(Goal of the exercise) Rework a stretch of the Bagong Pag-asa passage, beginning at the words "Neighboring barangays include" and stopping after "City in 1939.". Write that stretch out again with "Diliman Estate" changed to "Diliman Hacienda".

Barangay in Quezon City, Metro Manila, Philippines

Bagong Pag-asa (lit. 'New Hope'), also known as the Magsaysay District, is an administrative division in eastern Metro Manila. It is an urban barangay of Quezon City with low-density housing and is known for its shopping malls, transport hubs and office buildings.

Neighboring barangays include Project 6 and Vasra in the northeast; Bahay Toro in the north; Pinyahan in the east; Veterans Village, Bungad and Sto. Cristo in the northwest; Phil-Am in the west; West Triangle in the southwest; and South Triangle in the south.

== History ==
The area now comprising the barangay was originally a cogon grassland interspersed rice paddies, bamboo groves, and fruit-bearing trees. This land was once part of the Diliman Estate, a 1,600-hectare (16km sq) estate in Caloocan owned by the Tuazon family, which was sold to the Philippine government in 1938. It was included in the newly-founded Quezon City in 1939.

=== New housing development ===
In 1954, the Social Welfare Administration (now the Department of Social Welfare and Development), offered informal settlers from Barrio Tatalon (now Barangay Tatalon) in Quezon City an opportunity for permanent residential housing in a new residential development north of the area. Some settlers did not move into the new development, and relocated instead to the areas around the University of the Philippines Diliman campus and other places in the city, while others moved to the Malate district of the City of Manila.

As army engineers, the Philippine Homesite and Housing Corporation, and other government entities implemented the relocation and settlement of the informal settlers, the development was named the Bago Bantay District or Magsaysay District. It eventually became known as Bagong Pag-asa, which is Filipino for "a new hope" as a way for its early residents to signify the hope for a better life. It was said to have originated from a speech of then-President Ramon Magsaysay, who was also responsible for the relocation program itself, as he was quoted for saying, "there is new hope" for the Philippines.

=== Barangay established ===
The residential development was incorporated as a barrio through Quezon City Ordinance No. 4386 series of 1960, which was approved on April 7, 1960, by Vice Mayor Vicente O. Novales. There was a lack of basic utilities at the time, resulting in drinking water having to be rationed by the city fire department, and its early pioneers had to walk through unpaved road to reach city transportation networks.

(Stored data)

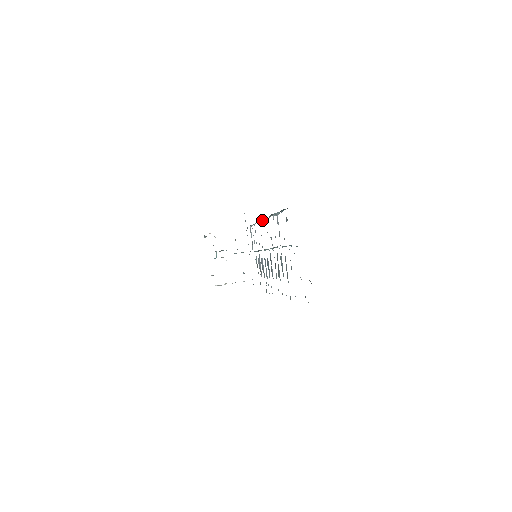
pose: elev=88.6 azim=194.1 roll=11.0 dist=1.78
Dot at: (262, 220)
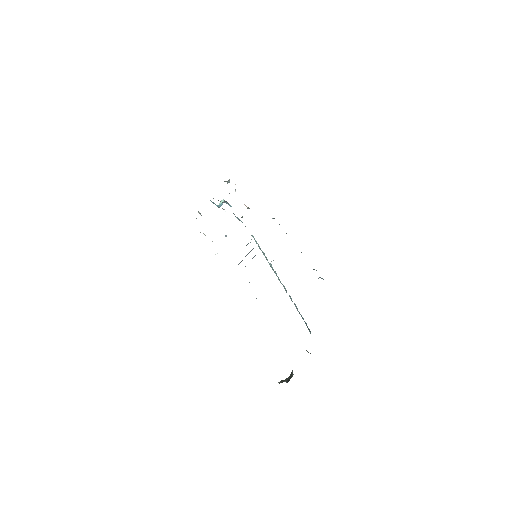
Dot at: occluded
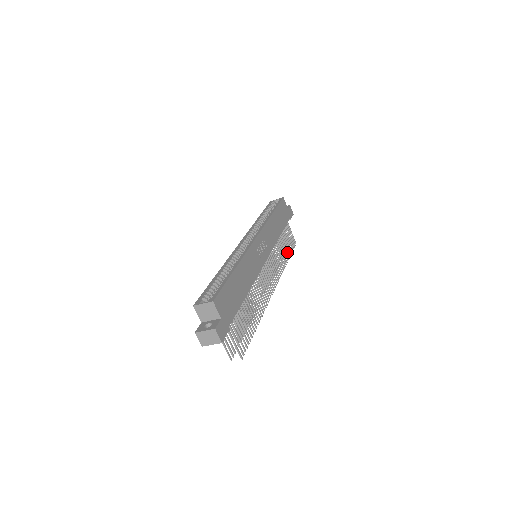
---
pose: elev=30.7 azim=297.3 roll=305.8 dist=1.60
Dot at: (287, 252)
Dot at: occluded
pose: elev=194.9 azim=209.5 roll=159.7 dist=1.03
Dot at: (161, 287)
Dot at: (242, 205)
==
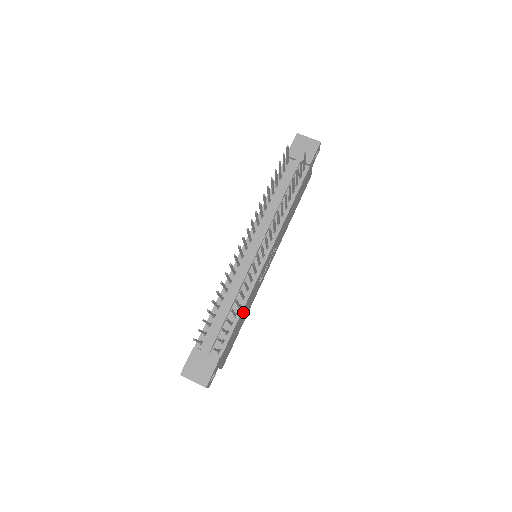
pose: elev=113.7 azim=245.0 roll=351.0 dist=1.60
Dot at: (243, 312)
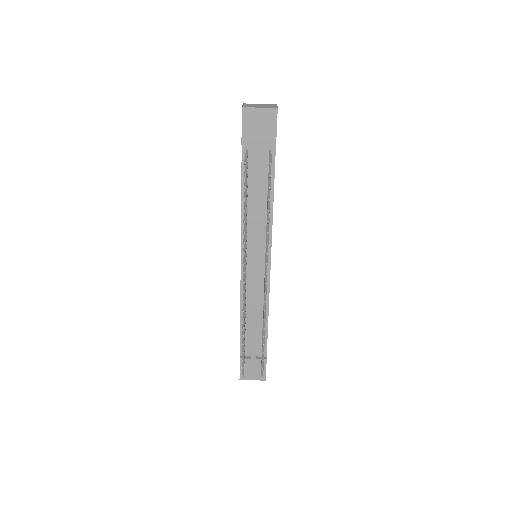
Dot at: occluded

(Response to the task)
Neighboring barangays include Project 6 and Vasra in the northeast; Bahay Toro in the north; Pinyahan in the east; Veterans Village, Bungad and Sto. Cristo in the northwest; Phil-Am in the west; West Triangle in the southwest; and South Triangle in the south.

== History ==
The area now comprising the barangay was originally a cogon grassland interspersed rice paddies, bamboo groves, and fruit-bearing trees. This land was once part of the Diliman Hacienda, a 1,600-hectare (16km sq) estate in Caloocan owned by the Tuazon family, which was sold to the Philippine government in 1938. It was included in the newly-founded Quezon City in 1939.